Epigenome-wide association in adipose tissue from the METSIM cohort identifies novel loci and the involvement of adipocytes and macrophages in diabetes traits

Most epigenome-wide association studies to date have been conducted in blood. However, metabolic syndrome is mediated by a dysregulation of adiposity and therefore it is critical to study adipose tissue in order to understand the effects of this syndrome on epigenomes. Therefore, to determine if natural variation in DNA methylation was associated with metabolic syndrome traits, we profiled global methylation levels at single base-pair resolution using reduced representation bisulfite sequencing in subcutaneous abdominal adipose tissue. We measured association with 32 clinical traits related to diabetes and obesity in 201 people from the Metabolic Syndrome In Men cohort. We performed epigenome-wide association studies between DNA methylation levels and traits, and identified associations for 13 clinical traits in 21 loci. We prioritized candidate genes in these loci using expression quantitative trait loci, and identified 18 high confidence candidate genes, including known and novel genes associated with diabetes and obesity traits.
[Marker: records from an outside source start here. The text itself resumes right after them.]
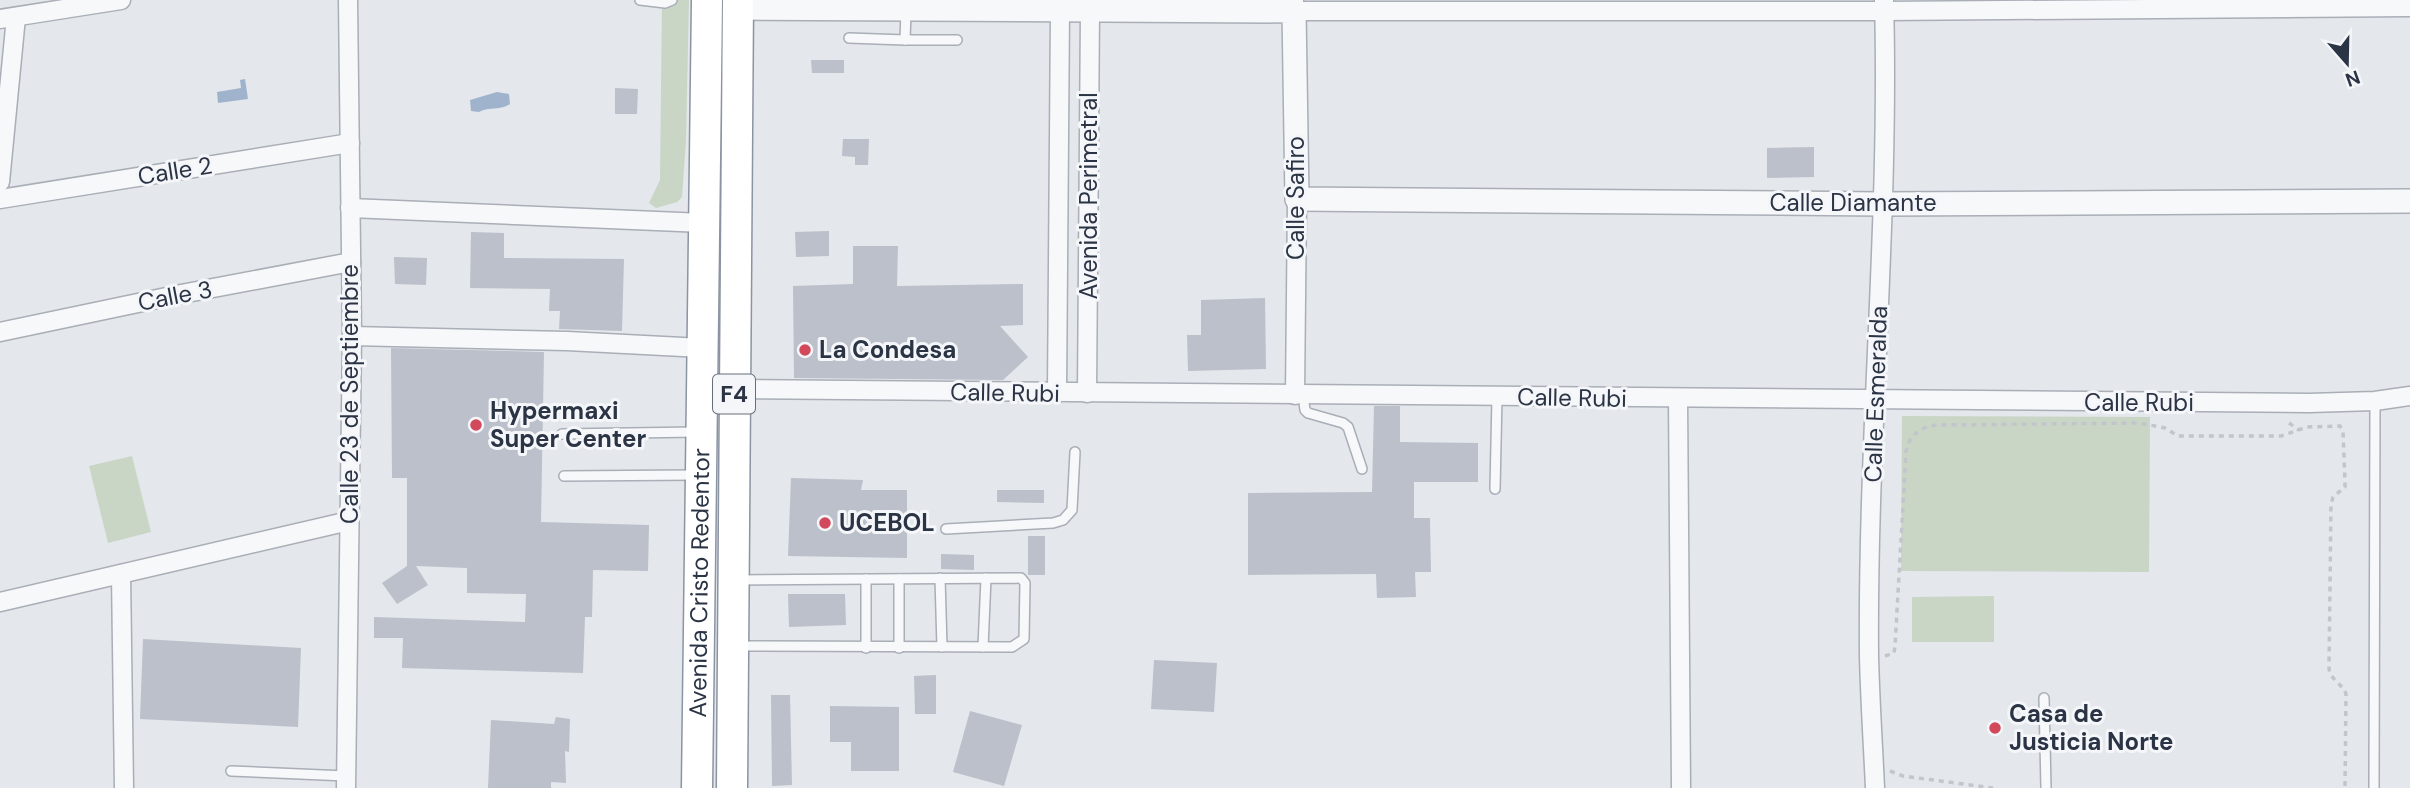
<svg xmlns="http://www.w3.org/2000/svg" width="2410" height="788" font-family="'DM Sans',sans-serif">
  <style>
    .green { fill: #c9d6c5 }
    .water { fill: #9fb4cc }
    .building { fill: #bbc0ca }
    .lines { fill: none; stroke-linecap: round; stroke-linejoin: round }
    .service-casing { stroke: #a9aeb7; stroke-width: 12 }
    .minor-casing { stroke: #a9aeb7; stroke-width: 21 }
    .tertiary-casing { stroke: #a9aeb7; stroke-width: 26 }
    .trunk-casing { stroke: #8b94a3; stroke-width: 33 }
    .path { stroke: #c2c5cb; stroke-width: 3.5; stroke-dasharray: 5 5; stroke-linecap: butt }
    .service { stroke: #f7f8fa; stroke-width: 9 }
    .minor { stroke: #f7f8fa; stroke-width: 18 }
    .tertiary { stroke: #f7f8fa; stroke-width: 23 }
    .trunk { stroke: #fff; stroke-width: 30 }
    .poi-dot { fill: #d1495b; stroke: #f4f6f9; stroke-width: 2.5 }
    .labels { text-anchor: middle; stroke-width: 6; stroke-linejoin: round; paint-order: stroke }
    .shield { fill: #f4f6f9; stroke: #676e7b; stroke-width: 2 }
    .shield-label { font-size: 23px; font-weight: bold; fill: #2b3445 }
    .street-label { font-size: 24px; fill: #2b3445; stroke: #f4f6f9 }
    .poi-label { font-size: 24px; font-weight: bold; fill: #2b3445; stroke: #f4f6f9; text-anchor: start }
  </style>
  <rect width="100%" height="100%" fill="#e4e7ec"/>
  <g class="green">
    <polygon points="662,0 689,0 686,141 682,197 677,202 656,208 649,203 660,180"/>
    <polygon points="1902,416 2150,417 2149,572 1901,571"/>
    <polygon points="132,456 151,532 108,543 89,466"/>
    <polygon points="1994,596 1994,642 1912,642 1912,597"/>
  </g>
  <g class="water">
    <polygon points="245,79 248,99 218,103 217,92 241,88 240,80"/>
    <path d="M497 92 509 94 510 104C501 111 489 106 479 112L471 111 470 100Z"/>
  </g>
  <g class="building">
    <polygon points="811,60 844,60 844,73 812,73"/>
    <polygon points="615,88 638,89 637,114 615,114"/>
    <polygon points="843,139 869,139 868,165 855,165 855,157 842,156"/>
    <polygon points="1814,147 1814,177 1767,178 1767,148"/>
    <polygon points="829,231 829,256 796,257 795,232"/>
    <polygon points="471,232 504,233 504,258 624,259 622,331 559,329 560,311 549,311 550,289 470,288"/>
    <polygon points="853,246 898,246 897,286 1023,284 1023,325 1000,326 1028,357 1003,380 794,378 793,286 853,284"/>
    <polygon points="394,257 427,258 426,285 395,284"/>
    <polygon points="1265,298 1266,369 1188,371 1187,335 1201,335 1201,300"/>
    <polygon points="391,348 544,352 541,522 649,525 648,571 593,570 592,617 585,617 583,673 402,668 403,638 374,638 374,617 525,622 526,594 467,593 467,568 416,566 428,585 397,604 382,583 407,566 407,478 392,478"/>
    <polygon points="1374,406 1400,406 1400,442 1478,443 1478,482 1414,482 1414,518 1430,518 1431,572 1415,572 1416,597 1377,598 1376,574 1248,575 1248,493 1372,492"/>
    <polygon points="791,478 863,480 861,490 907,490 907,558 788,556"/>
    <polygon points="997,490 1044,490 1044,503 997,502"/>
    <rect x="1028" y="536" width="17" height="39"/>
    <polygon points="941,554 974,555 974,570 941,569"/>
    <polygon points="788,594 845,594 846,625 789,627"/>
    <polygon points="143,639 301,648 298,727 140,719"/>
    <polygon points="1154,660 1217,663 1214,712 1151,709"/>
    <polygon points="936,675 936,714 915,714 914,676"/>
    <polygon points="771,695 790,695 792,785 772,786"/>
    <polygon points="830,706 899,707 899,771 851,771 851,742 830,742"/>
    <polygon points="970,711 1022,725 1004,786 953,772"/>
    <polygon points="556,717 570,719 569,752 565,751 566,783 551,782 551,788 488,788 491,720 554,724"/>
  </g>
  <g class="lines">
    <g class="service-casing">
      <g id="service">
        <polyline points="640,0 665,3 672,0"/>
        <polyline points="906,11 905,40 957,40"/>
        <polyline points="849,38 905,40"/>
        <polyline points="1303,395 1305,410 1308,413 1343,423 1348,427 1362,469"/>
        <polyline points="562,434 697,432"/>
        <polyline points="564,476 695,475"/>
        <polyline points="1495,489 1497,397"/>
        <polyline points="946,529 1053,523 1063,520 1072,510 1075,452"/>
        <polyline points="940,578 942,647"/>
        <polyline points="899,579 899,648"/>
        <polyline points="737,580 1021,578 1025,583 1024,639 1012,647 738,646"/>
        <polyline points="983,647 986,578"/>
        <polyline points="866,648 866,579"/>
        <polyline points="2044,698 2046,788"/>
        <polyline points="231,771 346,776"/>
        <polyline points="2374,788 2375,401"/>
      </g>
    </g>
    <g class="minor-casing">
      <g id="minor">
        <polyline points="1294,0 1294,11 1885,11 2410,7"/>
        <polyline points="0,19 121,0"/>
        <polyline points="0,182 16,17"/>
        <polyline points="0,199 350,143"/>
        <polyline points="350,208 704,223"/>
        <polyline points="0,332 176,295 351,262"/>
        <polyline points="352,336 567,341 702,348"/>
        <polyline points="734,389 2309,403 2375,401 2410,396"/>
        <polyline points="1057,393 1060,10"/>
        <polyline points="1087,393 1090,10"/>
        <polyline points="1295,395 1297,199"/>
        <polyline points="1678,399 1681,788"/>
        <polyline points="121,574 124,788"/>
        <polyline points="0,602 349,521"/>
        <polyline points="346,788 352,336 348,0"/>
        <path d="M1875 788C1873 744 1870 700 1869 656 1867 437 1890 219 1884 0"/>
      </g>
    </g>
    <g class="tertiary-casing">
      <polyline id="tertiary" points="738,8 1294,11 1297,199 1883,204 2410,201"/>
    </g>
    <g class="trunk-casing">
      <g id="trunk">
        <path id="s1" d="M697 788 707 0"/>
        <polyline points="732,788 738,0"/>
      </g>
    </g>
    <g class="path">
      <polyline points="2289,423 2299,430"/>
      <path d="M1885 656 1894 653 1895 646 1906 452C1909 435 1920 427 1937 425L2139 423 2165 428 2178 436H2281L2307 427 2340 426 2343 431 2345 482V487L2333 497 2331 505 2329 668C2330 680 2342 683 2346 694L2345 788"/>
      <polyline points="1890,771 1903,776 1993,788"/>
    </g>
    <use href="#service" class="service"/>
    <use href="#minor" class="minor"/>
    <use href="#tertiary" class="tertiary"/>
    <use href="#trunk" class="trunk"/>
  </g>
  <g class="poi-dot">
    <circle cx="805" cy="350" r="7"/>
    <circle cx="476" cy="425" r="7"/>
    <circle cx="825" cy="523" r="7"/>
    <circle cx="1995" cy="728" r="7"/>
  </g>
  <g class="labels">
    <rect class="shield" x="713" y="374.5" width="42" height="39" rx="5"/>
    <g class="shield-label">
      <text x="734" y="402">F4</text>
    </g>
    <g class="street-label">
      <text transform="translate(175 171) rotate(-9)" y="8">Calle 2</text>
      <text transform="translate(1089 196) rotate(-90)" y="8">Avenida Perimetral</text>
      <text transform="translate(1296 198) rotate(-90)" y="8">Calle Safiro</text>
      <text x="1853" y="211">Calle Diamante</text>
      <text transform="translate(175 296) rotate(-11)" y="8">Calle 3</text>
      <text transform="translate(1005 393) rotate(1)" y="8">Calle Rubi</text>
      <text transform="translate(350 394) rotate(-90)" y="8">Calle 23 de Septiembre</text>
      <text transform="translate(1876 394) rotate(-88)" y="8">Calle Esmeralda</text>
      <text transform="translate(1572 398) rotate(1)" y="8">Calle Rubi</text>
      <text x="2139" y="411">Calle Rubi</text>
      <text dy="8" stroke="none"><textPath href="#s1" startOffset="205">Avenida Cristo Redentor</textPath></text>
    </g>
    <g class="poi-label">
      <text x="819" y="358">La Condesa</text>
      <text x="490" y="419">Hypermaxi<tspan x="490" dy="28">Super Center</tspan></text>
      <text x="839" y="531">UCEBOL</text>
      <text x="2009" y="722">Casa de<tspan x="2009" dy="28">Justicia Norte</tspan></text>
    </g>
  </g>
  <g transform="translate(2347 63) rotate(160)" stroke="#f4f6f9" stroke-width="5" paint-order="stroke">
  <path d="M0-5L12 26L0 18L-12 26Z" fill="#2b3445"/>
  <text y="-10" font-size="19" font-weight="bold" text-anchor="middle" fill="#2b3445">N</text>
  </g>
</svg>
We also carried out an analysis to identify which cell types may be mediating the associations, and concluded that most of the loci we identified were specific to adipocytes. We determined whether the abundance of cell types varies with metabolic traits, and found that macrophages increased in abundance with the severity of metabolic syndrome traits. Finally, we developed a DNA methylation based biomarker to assay metabolic health in adipose tissue. In conclusion, our results demonstrate that profiling DNA methylation in adipose tissue is a powerful tool for dissecting complex traits and should be used in conjunction with traditional genetic analyses.